Additionally, I asked the author of the repository I referred to and he said that he also got unpleasant outcomes when he applied the codes from the original authors of the paper first, but after implementing the GRU decoder, instead of the transformer’s, he was able to improve the model’s performance significantly.
Honestly, I don’t understand why these changes happened, so I will also think about it more thoroughly later.
So this is the end of the post about my first try to make a multi-turn dialogue generation model.
Although the results are not satisfactory, I had a meaningful time thinking about various things and I don’t conclude that this approach is over completely.
As mentioned earlier, since we can get another explanation after implementing the other model and also can get unexpected improvements after additional training or structure changes, I will try again and again and update the outcomes if they are noticeable.
First, I will wrap up this post and talk about the chatbot model with GPT-2 next time.
(Updated at 2020-11-12)
I will add this content to post about additional results.
Before talking about the additional training, I have to tell you honestly that there is an error in my Nucleus Sampling codes.
Due to false updating of the random seed, it seems that the same word came out repetitively when sampling, and I noticed that after fixing it, the number of repetitions has greatly decreased.
Anyway, I trained the model a little more and saw that the losses converged at about epoch $53$, where the train loss is $2.7714$ and the validation loss is $3.7167$.

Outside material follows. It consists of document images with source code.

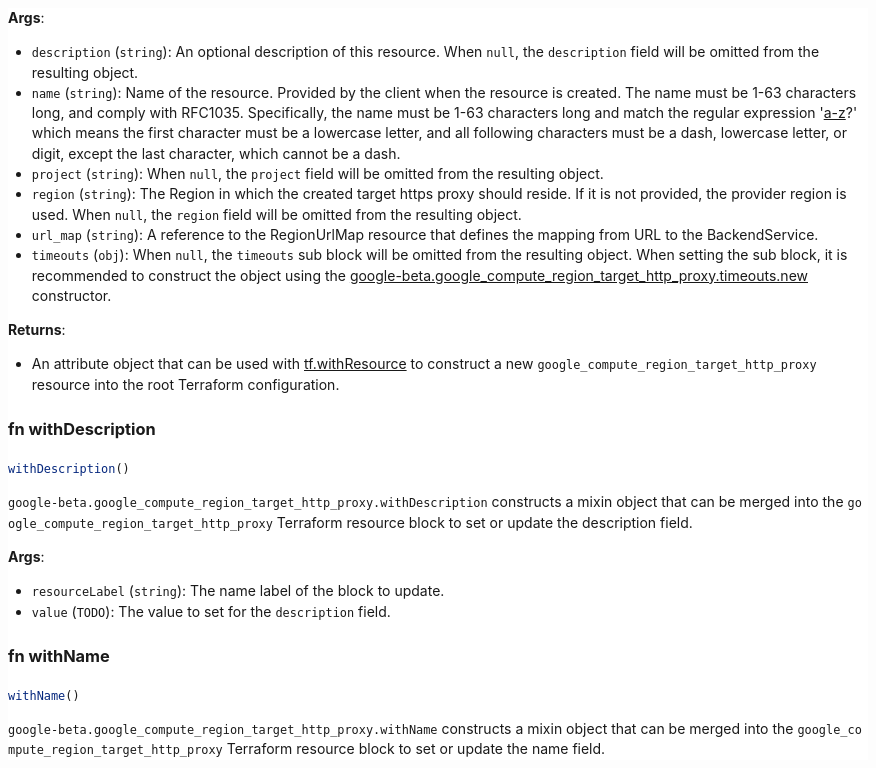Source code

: **Args**:
  - `description` (`string`): An optional description of this resource. When `null`, the `description` field will be omitted from the resulting object.
  - `name` (`string`): Name of the resource. Provided by the client when the resource is
created. The name must be 1-63 characters long, and comply with
RFC1035. Specifically, the name must be 1-63 characters long and match
the regular expression &#39;[a-z]([-a-z0-9]*[a-z0-9])?&#39; which means the
first character must be a lowercase letter, and all following
characters must be a dash, lowercase letter, or digit, except the last
character, which cannot be a dash.
  - `project` (`string`):  When `null`, the `project` field will be omitted from the resulting object.
  - `region` (`string`): The Region in which the created target https proxy should reside.
If it is not provided, the provider region is used. When `null`, the `region` field will be omitted from the resulting object.
  - `url_map` (`string`): A reference to the RegionUrlMap resource that defines the mapping from URL
to the BackendService.
  - `timeouts` (`obj`):  When `null`, the `timeouts` sub block will be omitted from the resulting object. When setting the sub block, it is recommended to construct the object using the [google-beta.google_compute_region_target_http_proxy.timeouts.new](#fn-googlecomputeregiontargethttpproxytimeoutsnew) constructor.

**Returns**:
  - An attribute object that can be used with [tf.withResource](https://github.com/tf-libsonnet/core/tree/main/docs#fn-withresource) to construct a new `google_compute_region_target_http_proxy` resource into the root Terraform configuration.


### fn withDescription

```ts
withDescription()
```

`google-beta.google_compute_region_target_http_proxy.withDescription` constructs a mixin object that can be merged into the `google_compute_region_target_http_proxy`
Terraform resource block to set or update the description field.



**Args**:
  - `resourceLabel` (`string`): The name label of the block to update.
  - `value` (`TODO`): The value to set for the `description` field.


### fn withName

```ts
withName()
```

`google-beta.google_compute_region_target_http_proxy.withName` constructs a mixin object that can be merged into the `google_compute_region_target_http_proxy`
Terraform resource block to set or update the name field.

And I could get these conversations as results.
Although they were chosen as decent dialogues after several tries, we can see that more completed sentences were generated.
Of course, there are still some expressions that are out of context and only short interactions are available.
But obviously improvements have been made.
I think I’m done here and it’s time to move on to the next approach, the multi-turn chatbot using GPT-2.